— Oui, dit résolument Ferdinand.
À cet instant, le téléphone tinta. C’était Faber qui demandait conseil à Worms sur un cas de méningite.
— Vous voyez, murmura le médecin, après avoir secouru son collègue, vous voyez, malgré ma perversion, je demeure tout de même une parcelle de vérité dans le mouvement universel.
CHAPITRE XIV
Le second mariage de leur fils plongea les parents de Worms dans une noire indignation.
— Comment, écrivit la colonelle, après t’être élevé au tout premier rang des personnalités de ta ville, voici que tu commets la plus banale, la plus midinette des mésalliances, tu épouses ta secrétaire, toi, le docteur Worms. Mais, mon cher fils, tu pouvais enfin prétendre aux meilleurs partis ; ton père et moi savons bien que Bourg ne compte pas une seule femme libre, veuve ou demoiselle, qui ne soit sensible à ta gloire, ton éducation et ta fortune.

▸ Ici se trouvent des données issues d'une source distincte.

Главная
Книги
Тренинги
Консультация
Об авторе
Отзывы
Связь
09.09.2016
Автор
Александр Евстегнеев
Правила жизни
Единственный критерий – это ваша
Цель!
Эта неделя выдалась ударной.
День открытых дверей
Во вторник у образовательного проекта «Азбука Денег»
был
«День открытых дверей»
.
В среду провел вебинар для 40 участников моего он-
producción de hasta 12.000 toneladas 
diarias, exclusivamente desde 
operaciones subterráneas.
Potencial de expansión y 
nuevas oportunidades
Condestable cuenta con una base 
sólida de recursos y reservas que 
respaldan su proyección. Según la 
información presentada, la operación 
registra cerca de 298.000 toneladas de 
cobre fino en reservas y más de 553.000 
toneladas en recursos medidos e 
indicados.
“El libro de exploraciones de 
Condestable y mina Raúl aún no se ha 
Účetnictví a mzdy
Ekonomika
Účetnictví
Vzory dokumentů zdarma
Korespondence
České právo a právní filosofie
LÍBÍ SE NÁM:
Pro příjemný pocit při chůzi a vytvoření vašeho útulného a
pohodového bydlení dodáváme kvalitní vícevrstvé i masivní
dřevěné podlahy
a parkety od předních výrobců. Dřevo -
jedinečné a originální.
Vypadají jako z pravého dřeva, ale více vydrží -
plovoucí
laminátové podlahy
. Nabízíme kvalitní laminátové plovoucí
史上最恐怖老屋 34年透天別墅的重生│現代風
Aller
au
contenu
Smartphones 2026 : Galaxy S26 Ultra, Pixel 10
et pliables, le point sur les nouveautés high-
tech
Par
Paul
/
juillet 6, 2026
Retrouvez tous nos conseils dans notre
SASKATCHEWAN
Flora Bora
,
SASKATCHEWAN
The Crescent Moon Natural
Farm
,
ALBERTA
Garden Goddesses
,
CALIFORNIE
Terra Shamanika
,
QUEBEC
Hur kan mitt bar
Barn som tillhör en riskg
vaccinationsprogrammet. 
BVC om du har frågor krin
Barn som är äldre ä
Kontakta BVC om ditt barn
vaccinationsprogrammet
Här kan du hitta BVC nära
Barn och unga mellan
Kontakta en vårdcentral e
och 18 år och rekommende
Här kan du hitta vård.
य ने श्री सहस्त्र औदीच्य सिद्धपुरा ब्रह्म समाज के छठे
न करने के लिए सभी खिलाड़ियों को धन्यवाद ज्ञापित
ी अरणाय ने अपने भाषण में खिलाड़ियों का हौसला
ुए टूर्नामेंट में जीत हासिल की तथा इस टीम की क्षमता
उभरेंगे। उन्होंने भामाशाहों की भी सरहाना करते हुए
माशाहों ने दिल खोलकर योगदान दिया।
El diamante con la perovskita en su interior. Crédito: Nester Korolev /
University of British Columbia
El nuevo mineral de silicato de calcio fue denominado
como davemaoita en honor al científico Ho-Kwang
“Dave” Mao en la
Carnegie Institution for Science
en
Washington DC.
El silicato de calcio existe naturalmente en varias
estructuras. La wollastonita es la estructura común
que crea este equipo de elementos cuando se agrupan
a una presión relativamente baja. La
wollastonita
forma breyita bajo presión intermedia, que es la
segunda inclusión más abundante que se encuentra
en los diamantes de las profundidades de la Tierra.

Le père Worms se lamenta. Il alla de ferme en ferme expliquer aux paysans indifférents que son fils devait avoir perdu la raison à soigner celle d’autrui.
Il jura à sa femme de ne jamais remettre les pieds chez son fils et refusa d’assister à la cérémonie bien que celle-ci lui fournît l’occasion d’endosser une ultime fois son uniforme de gala. À part soi, il trouvait Ferdinand diantrement stupide de s’enchaîner à nouveau alors qu’il aurait pu jouir de sa liberté. Faut-il que cette gueuse soit habile pour le traîner devant le maire, grondait le vieillard.
Il l’avait aperçue aux obsèques de Blanche où elle lui avait fait bonne impression par son maintien, sa réserve et sa discrète activité, mais il ne voulait plus en convenir et reniait son premier jugement. Il ne doutait pas que Claire appartînt à ces perfides gourgandines qui sont des tiques de ménages et des mangeuses de veufs. Après avoir dédaigné la carrière militaire, son fils lui infligeait une seconde déception. Il résolut de contrebalancer cette double faillite d’un Worms en faisant du petit François un être d’élite, dur à la vie, c’est-à-dire ami du danger et ennemi des femmes. Il lui inculqua des principes rigoureux, incompréhensibles pour l’enfant. Afin de l’aguerrir, il l’envoyait faire des courses en pleine nuit malgré les protestations de sa femme. Il l’obligeait à toucher des vipères mortes, à tuer des taupes, à plumer des volailles, à s’ôter soi-même des échardes, à accomplir enfin mille exercices baroques qui provoquent généralement une répulsion. Il lui défendit de jouer en compagnie des petites filles du village et lui expliqua en termes savoureux qu’un homme digne de son sexe doit envelopper dans un même mépris tout ce qui ne pisse pas debout. Il arpentait la commune tout autant que le facteur et savait les noms de tous les chiens. Son petit-fils marchait dans son ombre. Le colonel s’habillait de coutil l’été et de velours l’hiver mais il arborait en toute saison un feutre à larges bords et des bottes de cuir souple. Il aimait la compagnie des villageois.
— Il n’est pas fier, assuraient ceux-ci. Car il parlait volontiers et s’appliquait à les divertir.